:: Trecho citado ::
↓↓↓

Além disso, todos responderam um questionário sobre restrição alimentar (Dutch Eating Behavior Questionnaire), para avaliar se costumavam “segurar” a alimentação de forma mais rígida.

4. O que as pessoas acharam dos shakes

Do ponto de vista subjetivo:

  • O sensi-shake foi visto como bem mais saudável que o shake indulgente, como mostra o gráfico da Figura 3 (página 4), que exibe diferença clara na nota de “saudabilidade” entre os rótulos.
  • Em relação a sabor, não houve diferença estatisticamente relevante entre os dois rótulos.

Ou seja, mudar a imagem e a descrição do produto foi suficiente para alterar a percepção de “saudável” versus “indulgente”, sem mudar o gosto real.

5. Como a grelina respondeu aos diferentes estados mentais

Aqui está o núcleo do estudo.

Quando o milkshake era apresentado como indulgente e calórico:

  • A grelina subia um pouco na fase de antecipação.
  • Depois de beber, a grelina caía de forma acentuada, como se o corpo tivesse recebido uma refeição mais “pesada” e suficiente.

↑↑↑

:: Dados coletados ::
↓↓↓

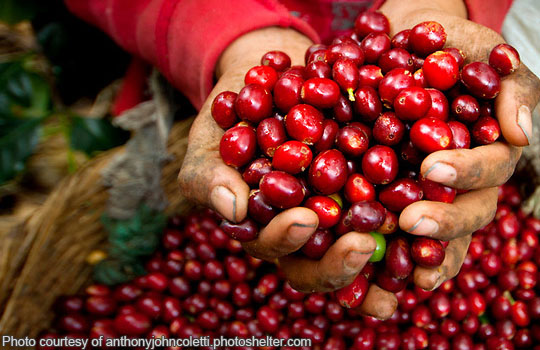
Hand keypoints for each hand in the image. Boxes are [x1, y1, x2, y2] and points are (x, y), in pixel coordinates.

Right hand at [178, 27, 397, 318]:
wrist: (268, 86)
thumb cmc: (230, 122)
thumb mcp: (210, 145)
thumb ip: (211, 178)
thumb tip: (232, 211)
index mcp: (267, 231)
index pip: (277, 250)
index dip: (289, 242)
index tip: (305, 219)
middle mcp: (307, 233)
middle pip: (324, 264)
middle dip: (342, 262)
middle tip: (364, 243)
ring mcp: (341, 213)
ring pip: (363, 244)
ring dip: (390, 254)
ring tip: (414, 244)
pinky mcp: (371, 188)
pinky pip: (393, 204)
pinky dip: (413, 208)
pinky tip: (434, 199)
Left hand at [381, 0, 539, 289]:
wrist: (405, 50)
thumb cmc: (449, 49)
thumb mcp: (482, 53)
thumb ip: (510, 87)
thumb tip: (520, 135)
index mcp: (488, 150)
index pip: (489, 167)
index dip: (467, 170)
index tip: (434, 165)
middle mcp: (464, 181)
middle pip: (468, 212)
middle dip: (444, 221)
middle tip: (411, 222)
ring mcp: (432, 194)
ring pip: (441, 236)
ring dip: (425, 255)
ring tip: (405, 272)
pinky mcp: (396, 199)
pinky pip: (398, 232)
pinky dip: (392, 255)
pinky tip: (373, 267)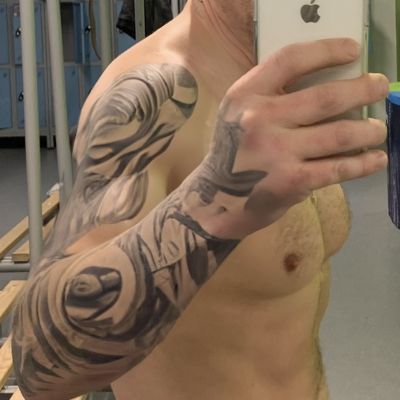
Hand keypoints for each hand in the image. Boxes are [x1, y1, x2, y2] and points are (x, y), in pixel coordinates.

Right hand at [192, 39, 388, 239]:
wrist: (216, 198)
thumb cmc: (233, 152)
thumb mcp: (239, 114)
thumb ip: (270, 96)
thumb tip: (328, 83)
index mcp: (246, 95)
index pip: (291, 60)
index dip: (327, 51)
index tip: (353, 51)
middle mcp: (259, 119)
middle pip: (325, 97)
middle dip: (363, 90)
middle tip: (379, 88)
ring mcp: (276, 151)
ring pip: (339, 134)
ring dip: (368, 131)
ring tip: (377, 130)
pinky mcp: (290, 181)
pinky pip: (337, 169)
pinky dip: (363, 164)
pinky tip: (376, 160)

↑↑↑

:: Objetivo do exercício ::
Dê continuidade ao trecho sobre a resposta da grelina aos rótulos dos milkshakes, começando logo após a última frase apresentada.

:: Campo de resposta ::
Quando o mesmo milkshake era apresentado como sensato e pouco calórico:

  • A curva de grelina ficava muito mais “flat”, com pouca redução após o consumo.
  • Em alguns casos, a grelina até aumentava levemente ao longo do tempo.


O gráfico da Figura 4 (página 5) ilustra bem esse padrão:

  • A linha do shake indulgente desce de forma evidente após o consumo.
  • A linha do sensi-shake se mantém quase reta.

Do ponto de vista estatístico, houve um efeito significativo da interação entre tipo de rótulo e tempo, com padrão em curva (quadrático), mostrando que a diferença principal aparece na comparação antecipação versus pós-consumo.

Importante:

  • O padrão se manteve mesmo ajustando o peso corporal nas análises.
  • O grau de “restrição alimentar” não modificou de forma significativa essa resposta hormonal no contexto deste estudo.
  • As notas subjetivas de fome não diferiram de maneira marcante entre as condições, o que sugere que o hormônio mudou mais claramente que a sensação relatada.

Em resumo: o corpo “se comportou” como se o shake indulgente fosse, de fato, mais calórico e saciante, mesmo sendo idêntico ao sensi-shake em calorias e nutrientes.

6. O que isso significa na prática

Com base nos resultados, os autores concluem que:

  • A resposta da grelina não depende apenas do que entra fisicamente no estômago.
  • O significado atribuído ao alimento – “isso é pesado e satisfatório” versus “isso é leve e diet” – modula a resposta hormonal de saciedade.
  • Rótulos, propagandas e mensagens de “produto saudável” podem influenciar não só o quanto uma pessoa acha que comeu, mas também a forma como o corpo sinaliza fome e saciedade.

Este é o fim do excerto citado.